U.S. Sen. John Cornyn, R-Texas, said, in a statement, the American people will be the ultimate judge of "Obamacare."  He said Republicans will "redouble our efforts to repeal this job-killing law." 

"We must replace it with reforms that expand access and enhance care without adding trillions of dollars to the national debt and inserting Washington bureaucrats between Americans and their doctors," he said.

 Cornyn said there will be time to debate the court's decision heading toward Election Day. He said conservatives must now focus on electing legislators who will dismantle the law.

U.S. Sen. Kay Bailey Hutchison, R-Texas, said, in a statement, the Supreme Court's decision doesn't make the health care law good policy.

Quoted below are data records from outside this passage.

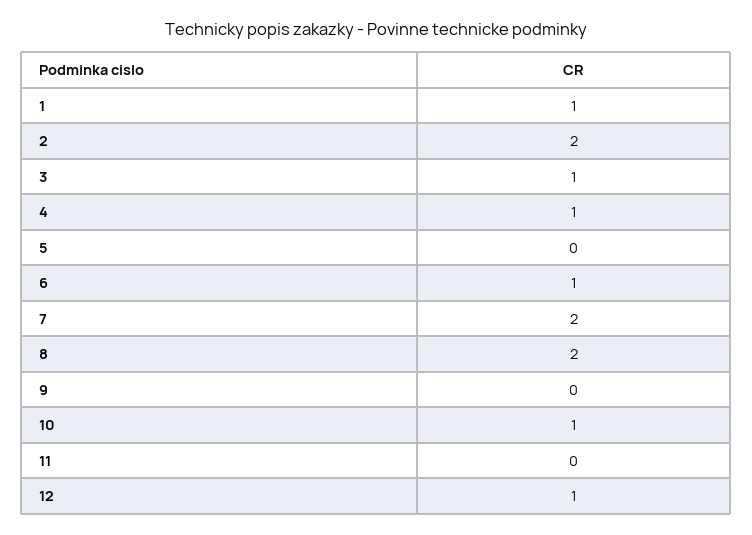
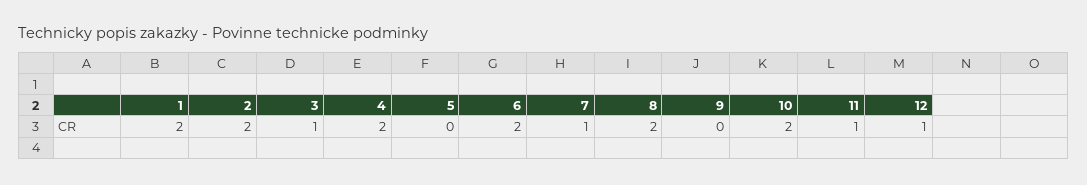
  {
-   "1": 1,
+   "1": 2,
    "2": 2,
    "3": 1,
-   "4": 1,
+   "4": 2,
    "5": 0,
-   "6": 1,
+   "6": 2,
-   "7": 2,
+   "7": 1,
    "8": 2,
    "9": 0,
-   "10": 1,
+   "10": 2,
-   "11": 0,
+   "11": 1,
    "12": 1
  }

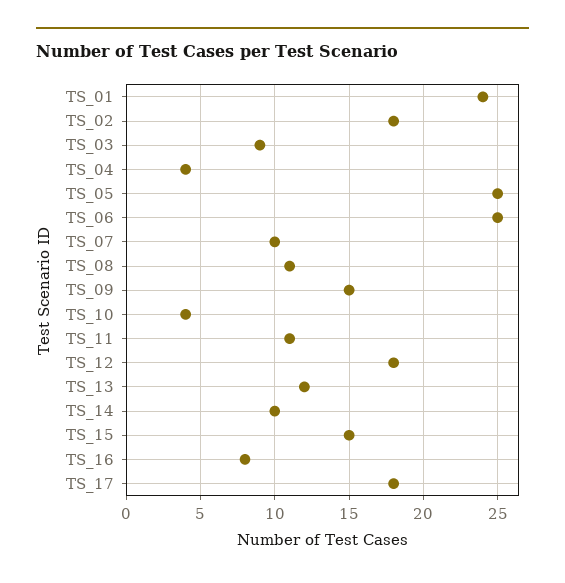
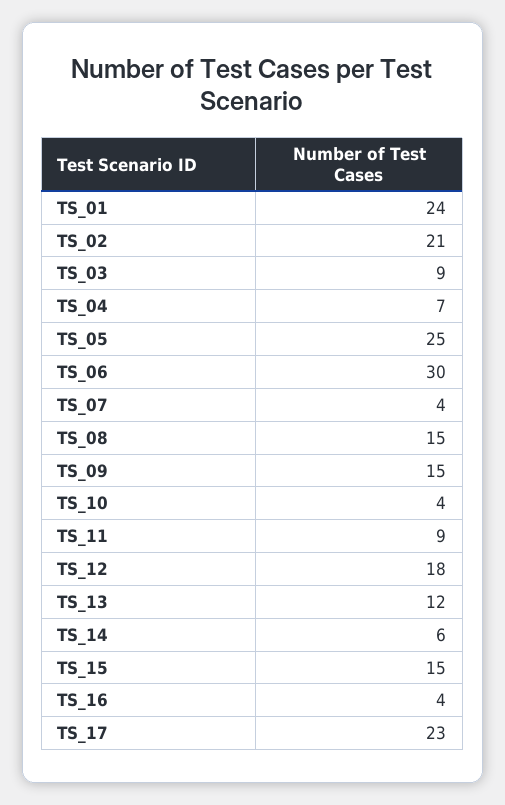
  {
    "TS_01": 24,
-   "TS_02": 18,
+   "TS_02": 21,
    "TS_03": 9,
-   "TS_04": 4,
+   "TS_04": 7,
    "TS_05": 25,
-   "TS_06": 25,
+   "TS_06": 30,
-   "TS_07": 10,
+   "TS_07": 4,
-   "TS_08": 11,
+   "TS_08": 15,
    "TS_09": 15,
    "TS_10": 4,
-   "TS_11": 11,
+   "TS_11": 9,
    "TS_12": 18,
    "TS_13": 12,
-   "TS_14": 10,
+   "TS_14": 6,
    "TS_15": 15,
-   "TS_16": 8,
+   "TS_16": 4,
-   "TS_17": 18
+   "TS_17": 23
  }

"In fact, the majority said it was not ruling on fairness or wisdom of health care policy, but instead on the power of Congress to levy taxes," she said. "The court's ruling confirms the president's health care law is nothing more than a massive tax on the American people."

Sen. Hutchison said implementation of the law means most Americans won't be able to keep the coverage they have now.  Citizens' health choices will be decided by the government creating new regulations to disrupt the doctor-patient relationship. She said $500 billion will be cut from Medicare to pay for full implementation of the health care law, plus $500 billion in higher taxes on individual Americans and businesses.

She echoed Cornyn's call for a conservative takeover of the White House and Congress in November.

Outside the Supreme Court, at a Tea Party Patriots rally, U.S. Rep. Louie Gohmert, R-Tyler, blasted the administration and members of Congress who passed the health care act into law, calling them "liars."

Gohmert said the bill was promised as an affordable way to provide health care for Americans and repeatedly defended by its supporters as not being a tax. He called on residents to "use orderly methods set forth in the Constitution to remove them from office and elect people who will abide by their oaths."

"The court made it clear that those who believed this president and those who work for the president are fools," he said. "They made it clear that when this president says something you ought to understand he may be lying."